Attachment logs.tgz (1300514 bytes) added
UncoordinatedWriteError log
allmydata-tahoe: 1.5.0, foolscap: 0.4.2, pycryptopp: 0.5.17, zfec: 1.4.5, Twisted: 8.2.0, Nevow: 0.9.33-r17222, zope.interface: 3.5.2, python: 2.6.2, platform: OpenBSD-4.6-amd64-Genuine_Intel-R-CPU_000@_2.93GHz-64bit-ELF, sqlite: 3.6.13, simplejson: 2.0.9, argparse: 0.9.1, pyOpenSSL: 0.9, pyutil: 1.3.34, zbase32: 1.1.1, setuptools: 0.6c12dev, pysqlite: 2.4.1
Mutable File Publish Status
Retrieve Results
Andrej Falout couldn't attach his incident reports to this ticket because trac doesn't let you upload attachments larger than 1,000,000 bytes. I bunzip2'ed them and 7z'ed them and they came out half as big, so here they are.
Attachment tahoeIncident.7z (477142 bytes) added
Oh, and I reconfigured trac to allow attachments of up to 10 MB.
I'm continuing to hit this UncoordinatedWriteError very frequently on the production grid. I think it happens most often when creating directories. I can provide lots of additional incident reports if that would be useful.
This has made it almost impossible for me to run a 'tahoe backup' command to the production grid; should the priority of this ticket be raised?
allmydata.com is continuing to repair servers and configuration issues on the allmydata.com prod grid, so that might be the way that your problem gets solved.
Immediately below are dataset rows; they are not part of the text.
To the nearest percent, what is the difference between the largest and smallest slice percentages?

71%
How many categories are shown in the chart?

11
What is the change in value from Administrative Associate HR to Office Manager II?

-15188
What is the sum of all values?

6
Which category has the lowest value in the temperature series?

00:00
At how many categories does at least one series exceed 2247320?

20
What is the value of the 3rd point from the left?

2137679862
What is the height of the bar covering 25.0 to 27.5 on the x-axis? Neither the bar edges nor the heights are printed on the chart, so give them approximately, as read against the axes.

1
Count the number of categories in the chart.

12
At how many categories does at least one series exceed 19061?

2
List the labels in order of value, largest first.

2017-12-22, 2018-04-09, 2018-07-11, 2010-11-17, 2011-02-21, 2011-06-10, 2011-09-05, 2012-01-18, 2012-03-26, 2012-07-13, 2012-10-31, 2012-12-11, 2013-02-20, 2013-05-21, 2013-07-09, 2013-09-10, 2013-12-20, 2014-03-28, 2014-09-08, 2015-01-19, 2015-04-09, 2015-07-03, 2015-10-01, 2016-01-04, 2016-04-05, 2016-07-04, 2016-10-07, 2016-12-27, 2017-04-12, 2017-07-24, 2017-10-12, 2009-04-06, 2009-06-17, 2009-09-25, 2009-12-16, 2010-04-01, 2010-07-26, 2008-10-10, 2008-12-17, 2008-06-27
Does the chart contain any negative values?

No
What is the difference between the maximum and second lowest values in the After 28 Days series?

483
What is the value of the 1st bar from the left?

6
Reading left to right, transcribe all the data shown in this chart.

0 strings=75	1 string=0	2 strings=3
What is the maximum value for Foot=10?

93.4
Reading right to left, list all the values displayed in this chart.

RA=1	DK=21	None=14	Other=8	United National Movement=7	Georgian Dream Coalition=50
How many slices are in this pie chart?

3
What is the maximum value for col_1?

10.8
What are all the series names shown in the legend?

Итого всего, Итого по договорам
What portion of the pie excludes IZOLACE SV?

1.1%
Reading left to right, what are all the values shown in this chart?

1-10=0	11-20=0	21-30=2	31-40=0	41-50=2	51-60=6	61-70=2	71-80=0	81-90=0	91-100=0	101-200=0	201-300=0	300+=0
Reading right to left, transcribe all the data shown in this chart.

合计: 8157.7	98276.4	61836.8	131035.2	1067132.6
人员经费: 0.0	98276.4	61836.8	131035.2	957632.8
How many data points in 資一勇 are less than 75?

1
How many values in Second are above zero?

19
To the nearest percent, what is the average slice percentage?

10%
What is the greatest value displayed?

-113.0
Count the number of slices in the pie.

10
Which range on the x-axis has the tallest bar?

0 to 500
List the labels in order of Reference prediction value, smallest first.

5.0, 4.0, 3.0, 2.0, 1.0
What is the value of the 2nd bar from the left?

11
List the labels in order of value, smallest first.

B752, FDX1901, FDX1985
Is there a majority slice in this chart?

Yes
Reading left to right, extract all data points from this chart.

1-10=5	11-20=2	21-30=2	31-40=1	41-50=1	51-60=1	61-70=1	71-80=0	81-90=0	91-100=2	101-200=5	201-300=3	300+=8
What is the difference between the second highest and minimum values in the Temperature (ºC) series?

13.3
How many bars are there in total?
However, at the very least your Tahoe-LAFS client is reporting something with a wrong error message. It may also be buggy in some way that leads to this problem.
One thing that you could do that would help is to try the same thing with a newer version of Tahoe-LAFS. Could you try installing the latest version http://allmydata.org/source/tahoe/tarballs/?C=M;O=D , per these install instructions: http://allmydata.org/source/tahoe/trunk/docs/install.html ?
I haven't seen one of these errors since upgrading from tahoe 1.5.0 to 1.5.0-r4160. Between that and general repair of the grid, the problem has gone away for me.
I glanced through a couple of these Incidents, and all the ones I looked at were that artifact that we fixed in which DeadReferenceError is logged too severely by accident (the one where the ServerFailure that wrapped the DeadReferenceError, preventing the errback code from identifying it as a DeadReferenceError). This got fixed with the overhaul of the add-lease code.